— Given information —
....................

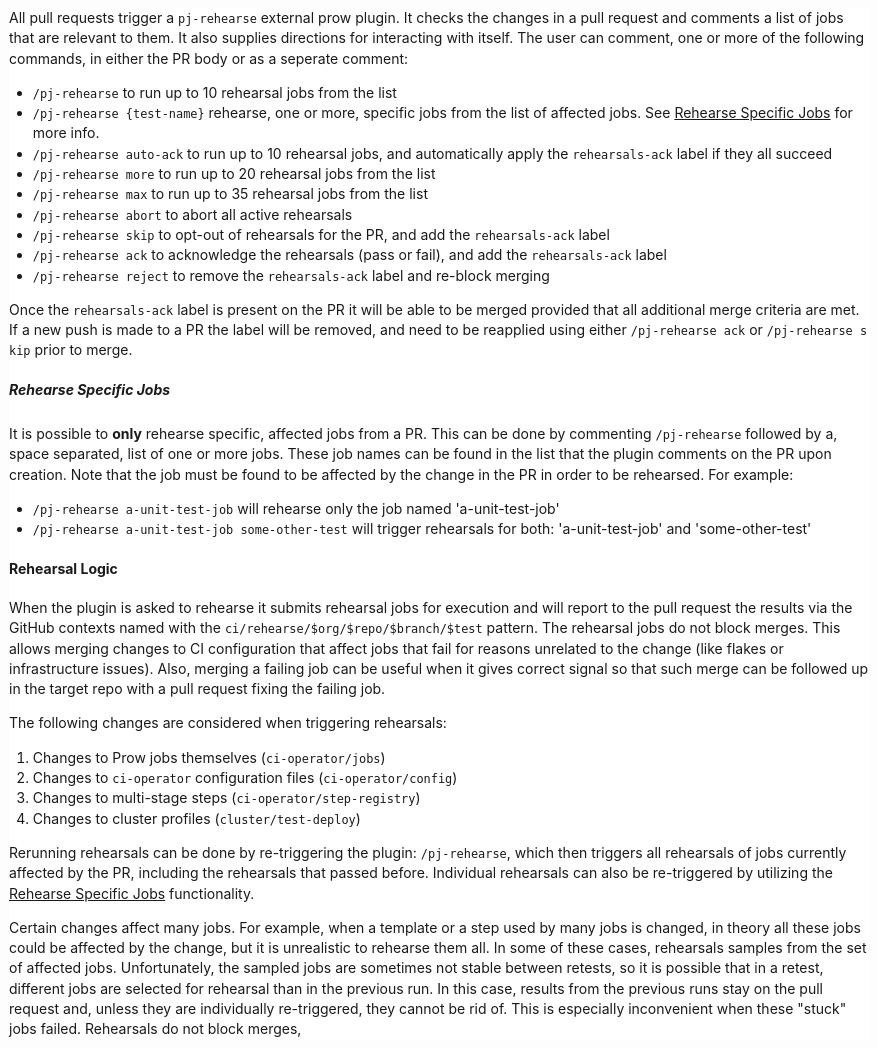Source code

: All pull requests trigger a `pj-rehearse` external prow plugin. It checks the changes in a pull request and comments a list of jobs that are relevant to them. It also supplies directions for interacting with itself. The user can comment, one or more of the following commands, in either the PR body or as a seperate comment:
* `/pj-rehearse` to run up to 10 rehearsal jobs from the list
* `/pj-rehearse {test-name}` rehearse, one or more, specific jobs from the list of affected jobs. See [Rehearse Specific Jobs](#rehearse-specific-jobs) for more info.
* `/pj-rehearse auto-ack` to run up to 10 rehearsal jobs, and automatically apply the `rehearsals-ack` label if they all succeed
* `/pj-rehearse more` to run up to 20 rehearsal jobs from the list
* `/pj-rehearse max` to run up to 35 rehearsal jobs from the list
* `/pj-rehearse abort` to abort all active rehearsals
* `/pj-rehearse skip` to opt-out of rehearsals for the PR, and add the `rehearsals-ack` label
* `/pj-rehearse ack` to acknowledge the rehearsals (pass or fail), and add the `rehearsals-ack` label
* `/pj-rehearse reject` to remove the `rehearsals-ack` label and re-block merging

Once the `rehearsals-ack` label is present on the PR it will be able to be merged provided that all additional merge criteria are met. If a new push is made to a PR the label will be removed, and need to be reapplied using either `/pj-rehearse ack` or `/pj-rehearse skip` prior to merge.

##### Rehearse Specific Jobs
It is possible to **only** rehearse specific, affected jobs from a PR. This can be done by commenting `/pj-rehearse` followed by a, space separated, list of one or more jobs. These job names can be found in the list that the plugin comments on the PR upon creation. Note that the job must be found to be affected by the change in the PR in order to be rehearsed. For example:
* `/pj-rehearse a-unit-test-job` will rehearse only the job named 'a-unit-test-job'
* `/pj-rehearse a-unit-test-job some-other-test` will trigger rehearsals for both: 'a-unit-test-job' and 'some-other-test'

#### Rehearsal Logic
When the plugin is asked to rehearse it submits rehearsal jobs for execution and will report to the pull request
the results via the GitHub contexts named with the `ci/rehearse/$org/$repo/$branch/$test` pattern.
The rehearsal jobs do not block merges. 
This allows merging changes to CI configuration that affect jobs that fail for reasons
unrelated to the change (like flakes or infrastructure issues). Also, merging a failing job can be useful when it gives
correct signal so that such merge can be followed up in the target repo with a pull request fixing the failing job.

The following changes are considered when triggering rehearsals:

1. Changes to Prow jobs themselves (`ci-operator/jobs`)
1. Changes to `ci-operator` configuration files (`ci-operator/config`)
1. Changes to multi-stage steps (`ci-operator/step-registry`)
1. Changes to cluster profiles (`cluster/test-deploy`)

Rerunning rehearsals can be done by re-triggering the plugin: `/pj-rehearse`, which then triggers all rehearsals of jobs currently
affected by the PR, including the rehearsals that passed before. Individual rehearsals can also be re-triggered by utilizing the [Rehearse Specific Jobs](#rehearse-specific-jobs) functionality.

Certain changes affect many jobs. For example, when a template or a step used by many jobs is changed, in theory all
these jobs could be affected by the change, but it is unrealistic to rehearse them all. In some of these cases,
rehearsals samples from the set of affected jobs. Unfortunately, the sampled jobs are sometimes not stable between
retests, so it is possible that in a retest, different jobs are selected for rehearsal than in the previous run. In this
case, results from the previous runs stay on the pull request and, unless they are individually re-triggered,
they cannot be rid of. This is especially inconvenient when these "stuck" jobs failed. Rehearsals do not block merges,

....................

— Problem to solve —
Please output the lines of the records above, starting with the line that contains "Certain changes affect" and continuing through the end of the records, as a JSON list of strings, one string per line, with blank lines left out.

— Response —
[
  "Certain changes affect many jobs. For example, when a template or a step used by many jobs is changed, in theory all",
  "these jobs could be affected by the change, but it is unrealistic to rehearse them all. In some of these cases,",
  "rehearsals samples from the set of affected jobs. Unfortunately, the sampled jobs are sometimes not stable between",
  "retests, so it is possible that in a retest, different jobs are selected for rehearsal than in the previous run. In this",
  "case, results from the previous runs stay on the pull request and, unless they are individually re-triggered,",
  "they cannot be rid of. This is especially inconvenient when these \"stuck\" jobs failed. Rehearsals do not block merges,"
]